One of Flynn’s hands slipped from the wheel. “I suppose not.”
He said it like he already knew. The pines blurred past us as we sped down the mountain.
“I’ll pay you back for the headstone,” I said. “The plot, too.”
He sighed and tapped the gas. Neither of us spoke until he pulled back into Aunt Bette’s dirt drive. It still had pocks of mud from the storm. He threw the truck into park and rested an elbow on the wheel. Then he reached across my lap and opened the glove compartment, where he’d stowed my mother’s tambourine.
“Can I say something?” he asked as he handed it to me. It jittered in his grasp.
I waited.
“Let the dead bury their dead,”
Flynn said, quoting Jesus himself.
“I’ve heard that verse before,” I said. “Many times.”
“It’s sound advice all the same.” He rubbed the stubble on his jaw. “You can leave all this behind now. Get yourself away from that cabin in the marshes and don’t look back.”
“That’s what my father did,” I said. “And I hate him for it.”
He twisted the ring of copper around his finger. “Your daddy is a fool.”
When I didn’t answer, Flynn arched his back and fiddled with the gearshift.
“Well,” he said.
“You’ve got business.”
He nodded. “But promise me—stay at Aunt Bette’s, and stay off the mountain.”
I didn’t ask why. All my life I’d been hiding, and I didn’t have the strength for anything else. I slid myself out of the car and slouched toward Aunt Bette’s porch. Caleb stood on the bottom step and leaned against the railing.
“Welcome home,” he said to me.
Home. It was the one place I yearned for—the place that haunted all my stories—and it had never been a place at all.
Dear Wren,
I have to tell you—
I’ve started this letter a hundred times, only to throw each of them away. I thought my silence would keep you safe, keep you happy. But I was wrong.

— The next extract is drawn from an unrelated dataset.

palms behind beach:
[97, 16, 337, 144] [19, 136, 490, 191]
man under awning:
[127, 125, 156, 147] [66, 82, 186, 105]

I’ve been wrong about so many things.
II.
MOONSHINER’S LOVE SONG
PRELUDE
If there was one sadness in Flynn Sherrod’s life, it was this: He’d been in love with Ruby Day long before the moment he realized she was falling for his best friend. Every girl on the mountain fell a little bit in love with Briar Bird at one time or another—his lopsided grin caught between two dimples, his bachelor-button-blue eyes, his sweet tenor voice as it belted old church hymns. Flynn had never been called handsome by anyone but his mother, even if he did have a heart stronger than the first fruits of whiskey that dripped out of his daddy’s copper still. With a square jaw, gray eyes, and feet almost twice the size of his father’s, Flynn was taller—and sharper—than every other seventeen-year-old boy he knew. He had a mountaineer’s hands, no smoother than bark, that corralled his black hair behind his ears and shielded his eyes from the sun. Every night before he rested his head, Flynn offered his own kind of prayer to the sky, that Ruby might be a woman willing to look past appearances.